Action item
This task calls for every entry below to be repeated exactly, without the pictures.
◇ ◇ ◇ ◇ ◇
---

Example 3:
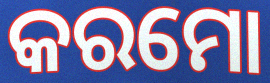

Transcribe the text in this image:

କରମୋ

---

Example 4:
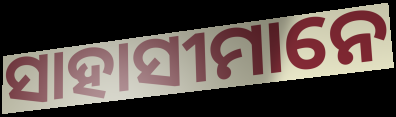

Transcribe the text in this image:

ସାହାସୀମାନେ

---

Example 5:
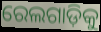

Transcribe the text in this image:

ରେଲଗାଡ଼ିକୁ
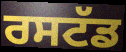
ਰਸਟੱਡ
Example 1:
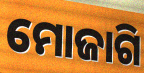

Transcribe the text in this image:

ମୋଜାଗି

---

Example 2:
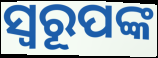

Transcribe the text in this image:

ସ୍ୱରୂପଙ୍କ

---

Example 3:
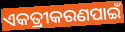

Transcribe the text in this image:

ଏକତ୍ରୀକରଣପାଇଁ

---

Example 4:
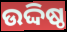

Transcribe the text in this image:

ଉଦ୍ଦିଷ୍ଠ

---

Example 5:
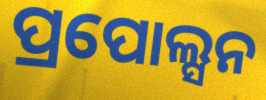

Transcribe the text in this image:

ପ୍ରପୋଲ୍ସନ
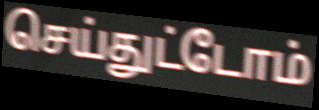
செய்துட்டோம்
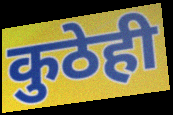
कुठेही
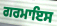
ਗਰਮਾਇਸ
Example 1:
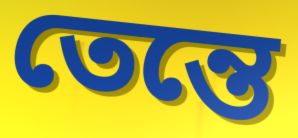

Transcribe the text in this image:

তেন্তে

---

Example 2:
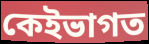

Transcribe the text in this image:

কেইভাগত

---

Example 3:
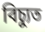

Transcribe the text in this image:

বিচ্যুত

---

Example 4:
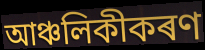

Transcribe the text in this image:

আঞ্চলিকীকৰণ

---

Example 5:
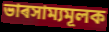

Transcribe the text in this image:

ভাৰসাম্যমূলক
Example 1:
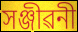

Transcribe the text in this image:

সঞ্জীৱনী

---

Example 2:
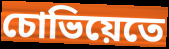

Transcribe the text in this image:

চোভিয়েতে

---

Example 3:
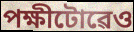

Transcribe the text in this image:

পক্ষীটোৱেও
◇ ◇ ◇ ◇ ◇
Output below
---

Example 3:

Transcribe the text in this image:

କରମୋ

---

Example 4:

Transcribe the text in this image:

ସାହାସୀମାନେ

---

Example 5:

Transcribe the text in this image:

ରେଲଗାଡ଼ିକୁ
ਰਸਟੱਡ
Example 1:

Transcribe the text in this image:

ମୋଜାଗି

---

Example 2:

Transcribe the text in this image:

ସ୍ୱରୂପଙ୍କ

---

Example 3:

Transcribe the text in this image:

ଏକତ୍ରୀକରଣପାଇଁ

---

Example 4:

Transcribe the text in this image:

ଉଦ୍ଦିଷ୍ଠ

---

Example 5:

Transcribe the text in this image:

ପ୍ରପୋଲ୍ସନ
செய்துட்டோம்
कुठेही
ਗਰਮਾਇਸ
Example 1:

Transcribe the text in this image:

তেন্তে

---

Example 2:

Transcribe the text in this image:

কেইভাগত

---

Example 3:

Transcribe the text in this image:

বিচ্যুত

---

Example 4:

Transcribe the text in this image:

আঞ্চলিকীকৰণ

---

Example 5:

Transcribe the text in this image:

ভাৰসাম্যমূলক
Example 1:

Transcribe the text in this image:

সঞ্জীৱনী

---

Example 2:

Transcribe the text in this image:

চোভিয়েতে

---

Example 3:

Transcribe the text in this image:

পক্ষীটোৱেও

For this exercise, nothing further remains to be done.